## PASSAGE GIVEN
===============
I was completely at a loss for words, so I just thanked him and ran away.
HA! I just wasted some of your bandwidth with a frivolous sig!
Some of you might be aware that the PC/Mac/Linux Game Neverwinter Nights includes a toolset with a C-like scripting language that allows users to code the behavior of characters in a game---not just for combat, but generic interactions as well.
BioWare, the developers of the game, are known for the imaginative story lines in their Star Wars: Knights of the Old Republic and Baldur's Gate series. However, by their own admission, they never have as much time as they want to work on creature AI. In Neverwinter Nights, this shortage of time resulted in a number of unfortunate situations during game play. For example, friendly characters would waste powerful spells on pitifully weak enemies; or they would continually attempt to cast spells in close hand-to-hand combat, not realizing that this gives the close-by enemy countless opportunities to tear them into pieces, and that pulling out that dagger in their backpack might be a better idea. Especially sad were near-death enemies who would try to heal themselves with woefully inadequate healing spells (in RPG talk, down 80 hit points and casting cure minor wounds).
Luckily, the toolset allowed a number of us to code improvements to NPC behavior. I was one of them, starting the Henchman Inventory and Battle AI project, now lead by Tony K. The focus of our project was immediate improvement of game play. An even more impressive community is the Memetic AI group. These folks are putting together a full package of complex behaviors for an entire world, from peasant farmers to fearsome dragons. Impressive stuff.
The problem is "simulation of human" vs "solving problems".
Do you aim for immersion or competitiveness, that's the question. Competitiveness is easier than immersion, and in some games bots are just as irritating as human opponents. Do you want behaviour that is plausible for the type of world you are playing in, or behaviour optimized for winning the game. It is impossible to realize both if the game is not balanced to reward behaviour that is logical for the world the game simulates.
===============
Recorded data:
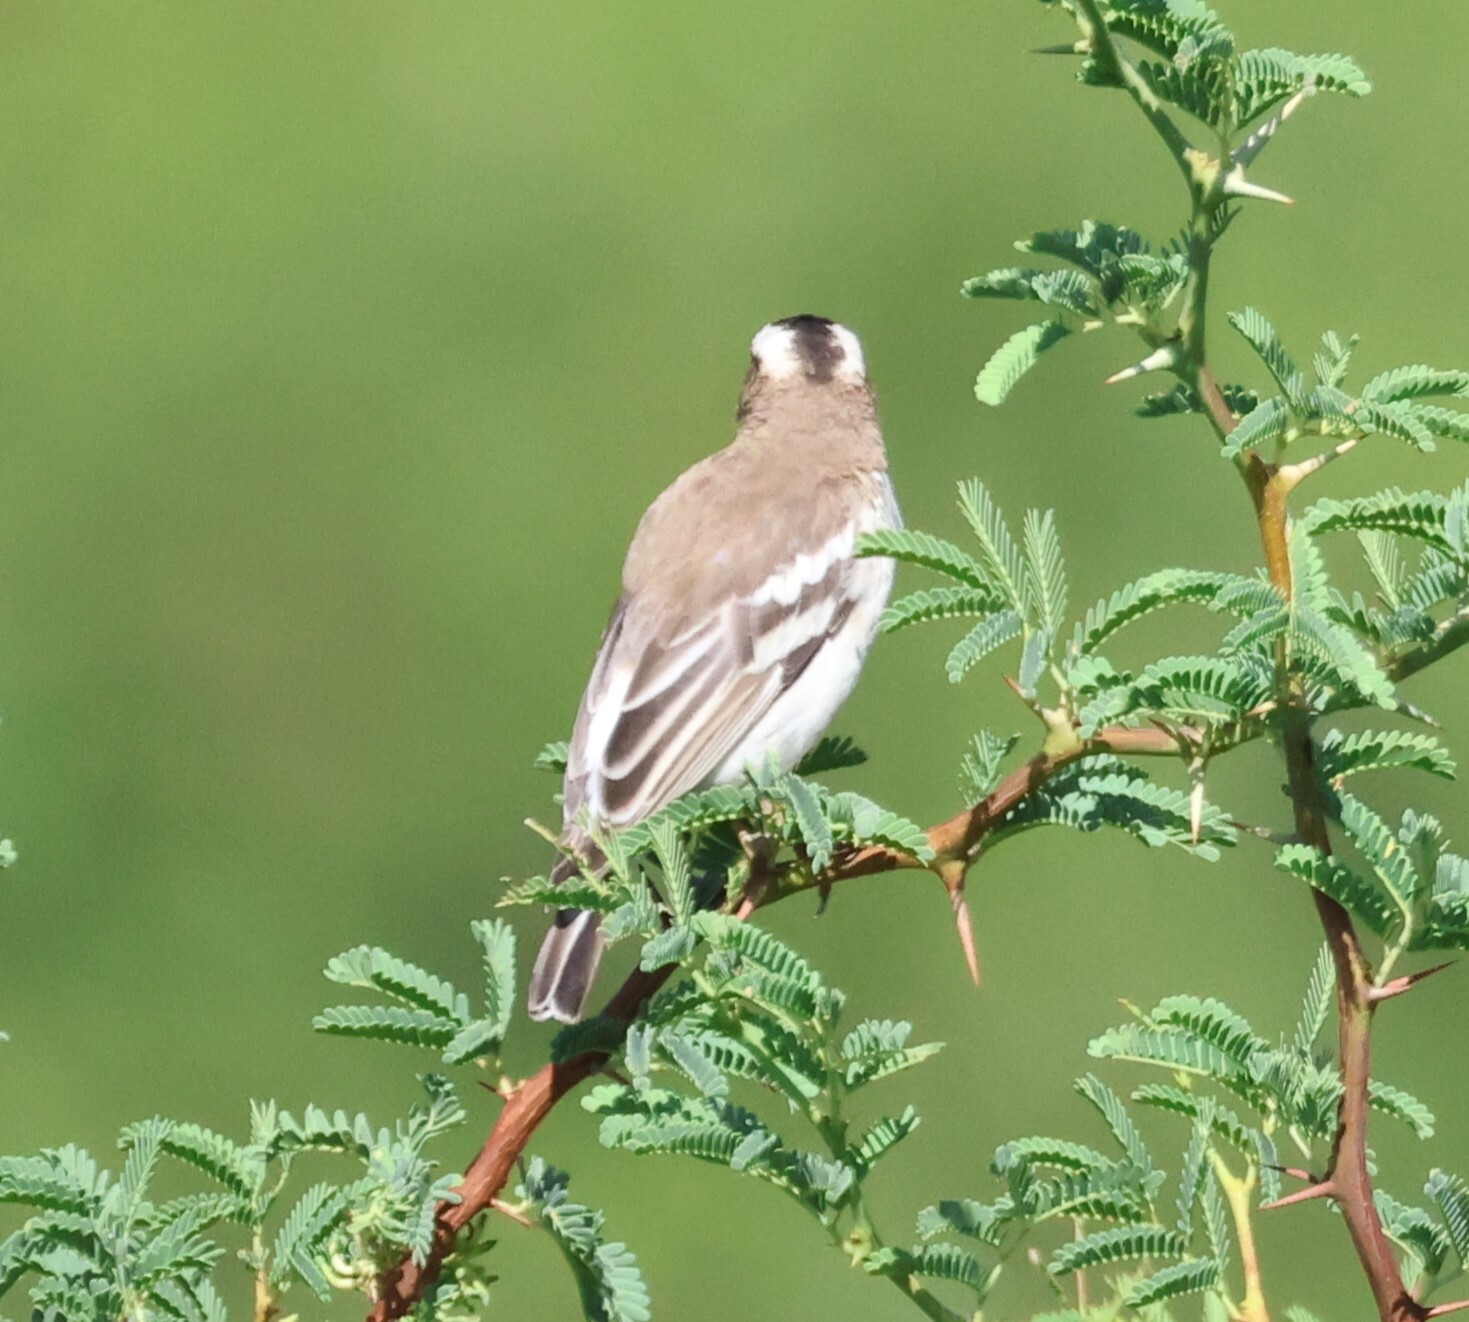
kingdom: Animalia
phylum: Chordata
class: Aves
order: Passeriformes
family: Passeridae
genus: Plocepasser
===============
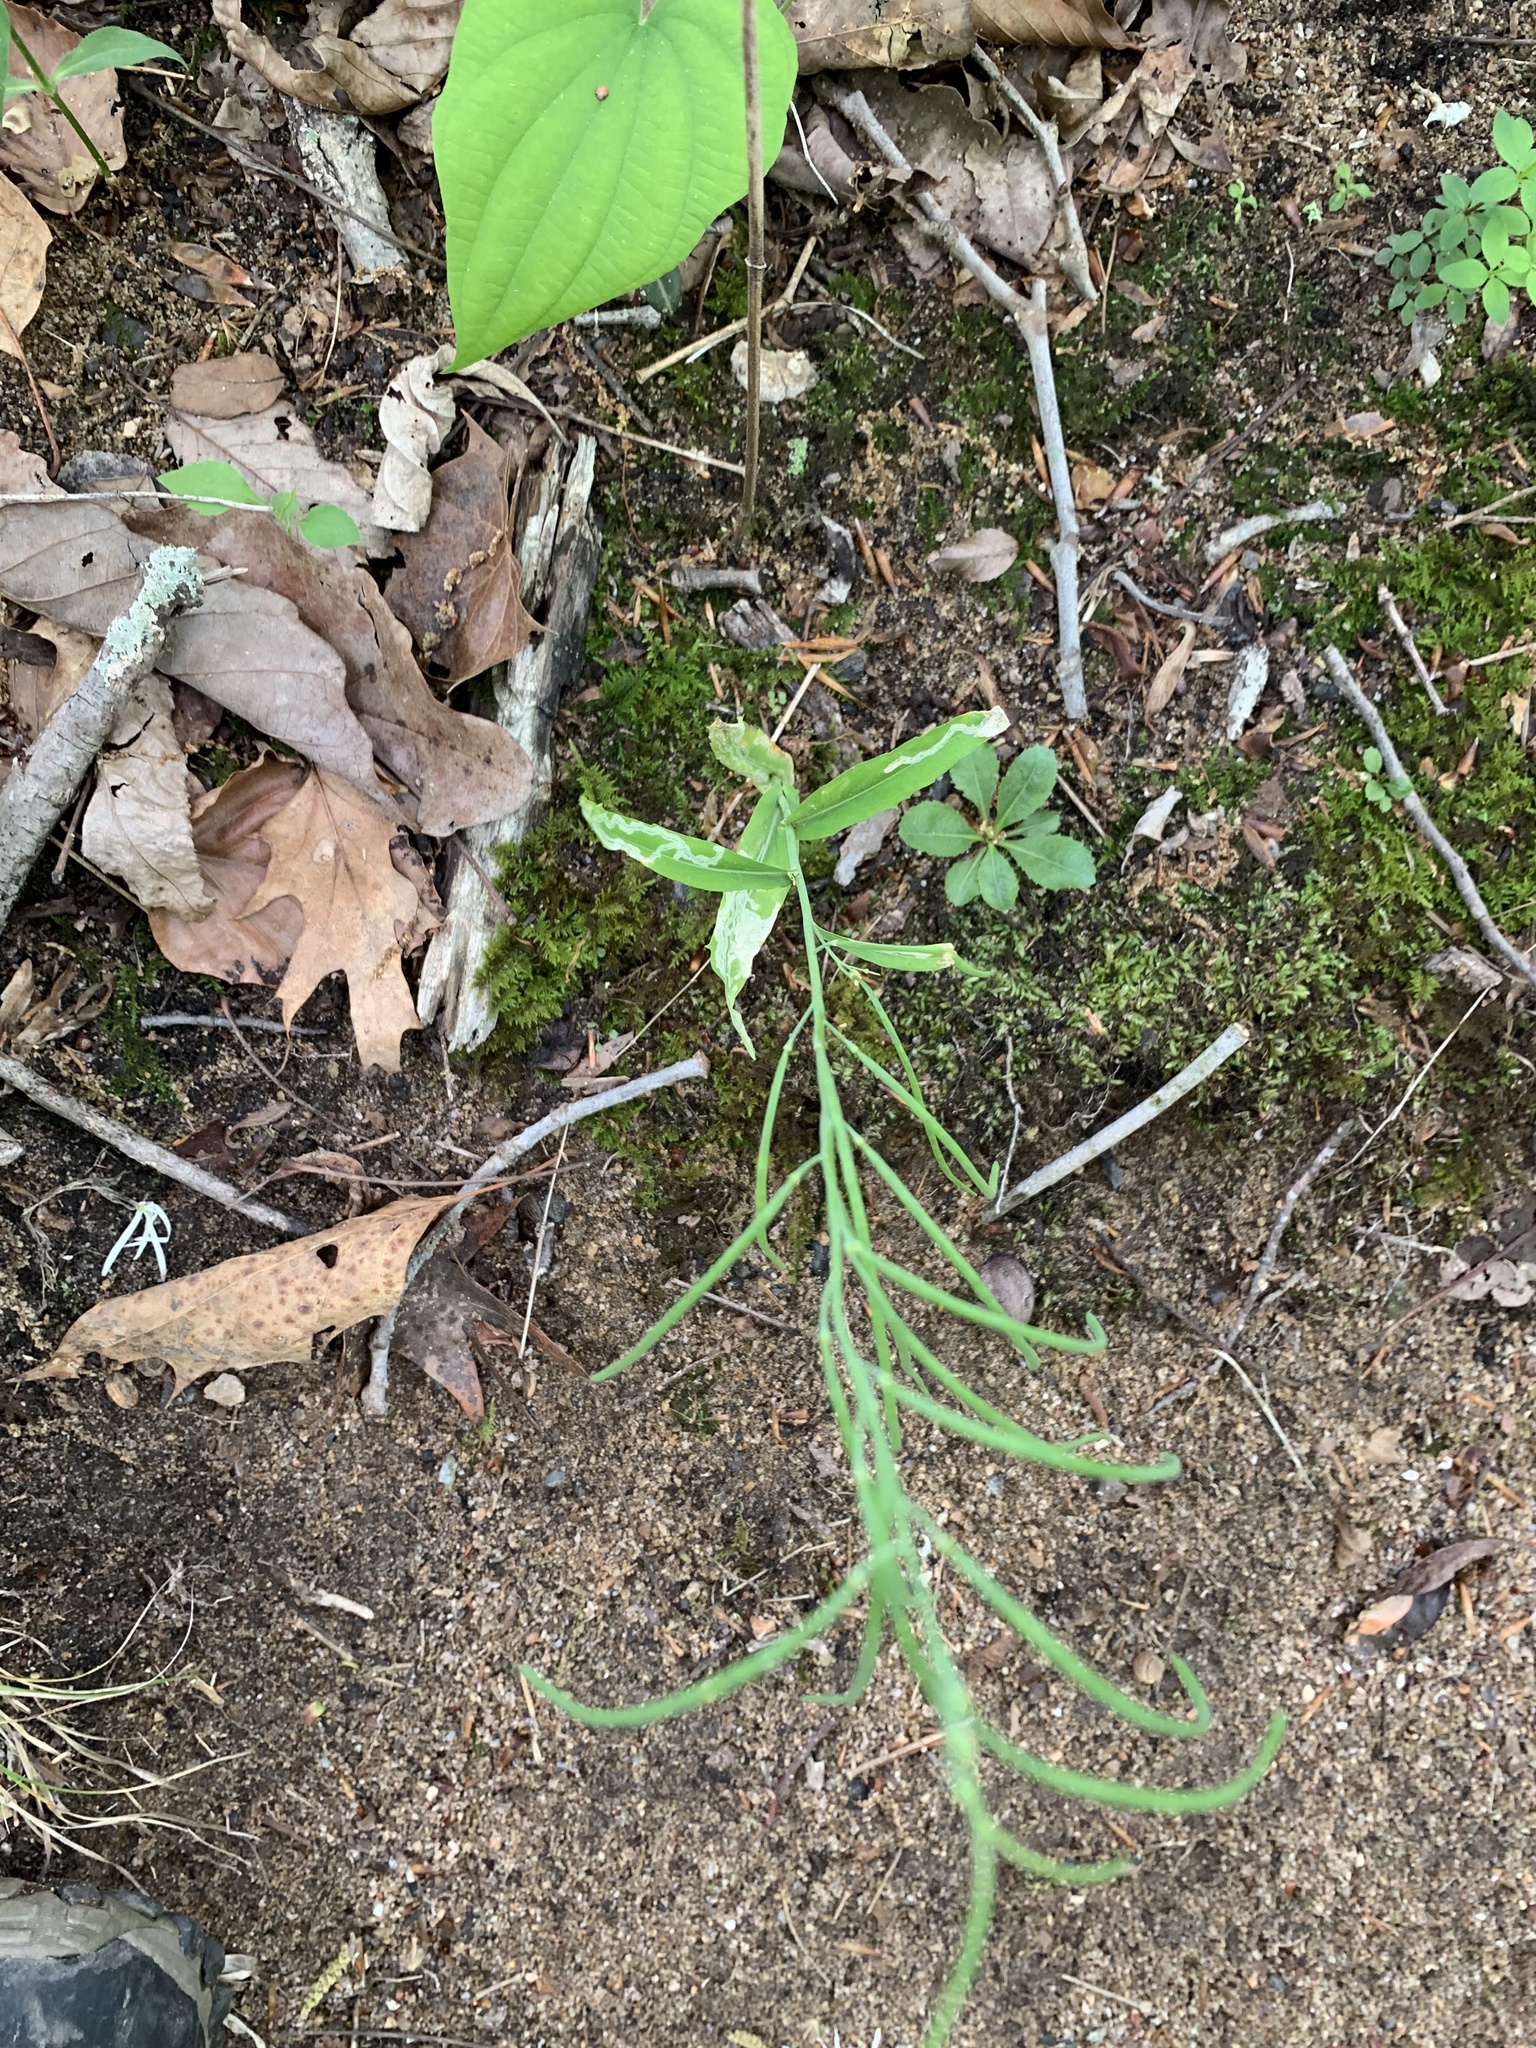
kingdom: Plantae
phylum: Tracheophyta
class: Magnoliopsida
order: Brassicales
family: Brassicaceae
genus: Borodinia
===============
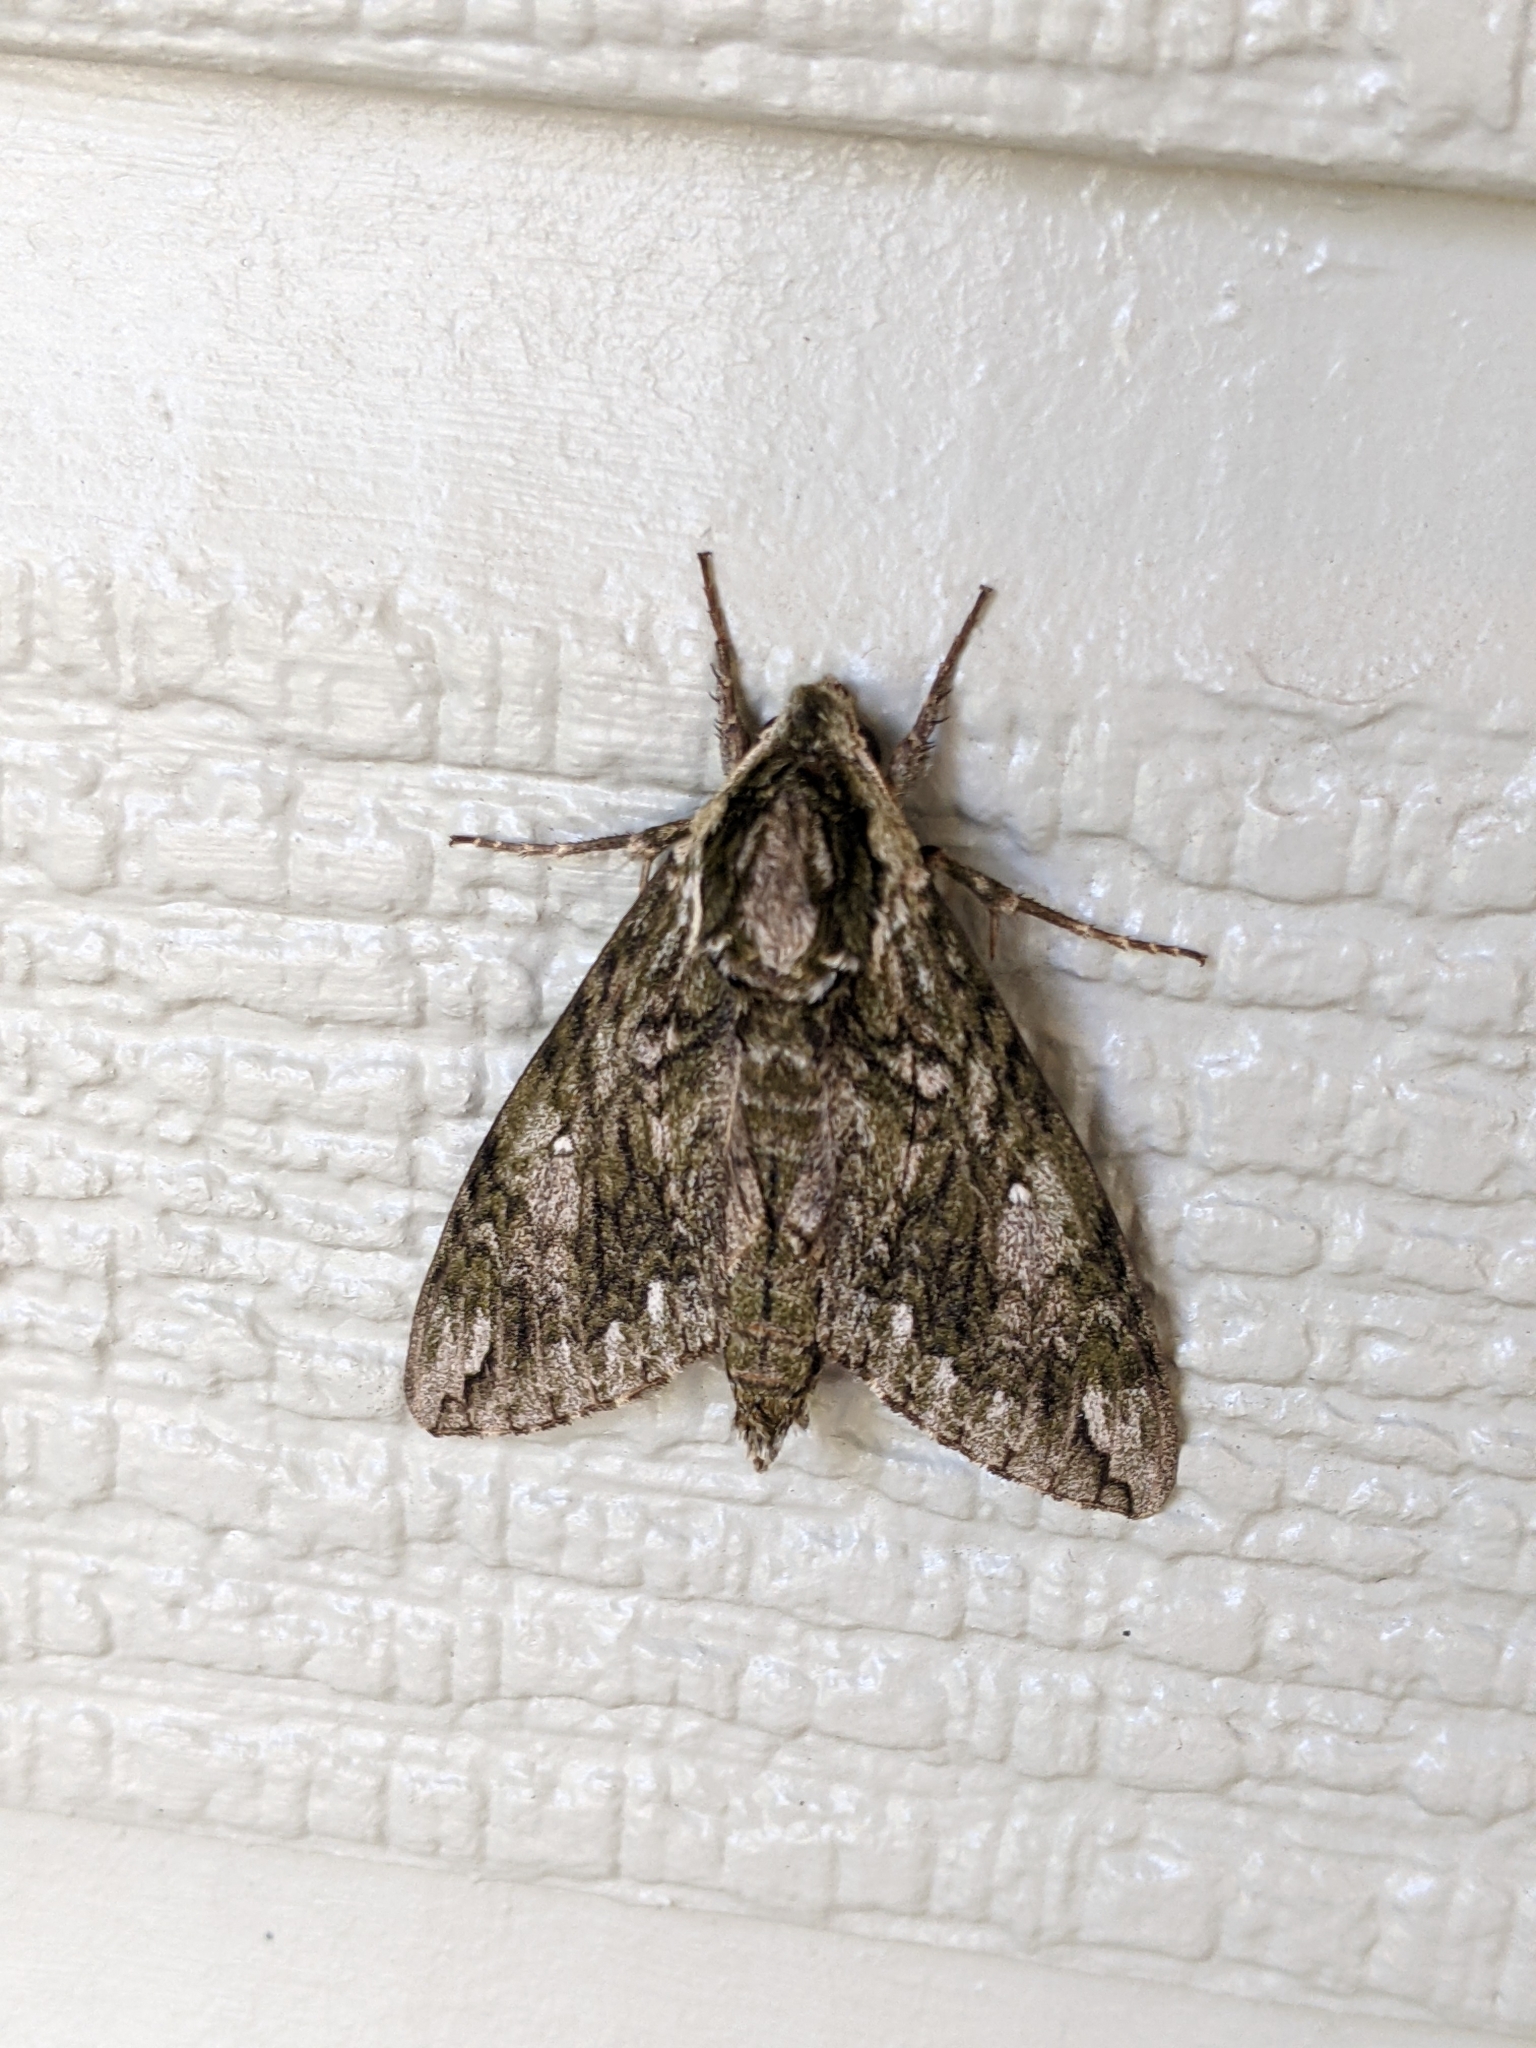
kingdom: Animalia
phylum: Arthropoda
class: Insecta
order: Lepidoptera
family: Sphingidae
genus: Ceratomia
===============
Please say whether each statement agrees with the passage about Neverwinter Nights AI, answering yes or no and quoting the words that settle it. (a) The game's toolset includes a scripting language similar to C. (b) The Memetic AI group's effort centered on immediate improvement of game play. (c) Competitiveness is called harder to achieve than immersion.

(a) Yes: "a toolset with a C-like scripting language"
(b) No: "These folks are putting together a full package of complex behaviors for an entire world"
(c) No: "Competitiveness is easier than immersion"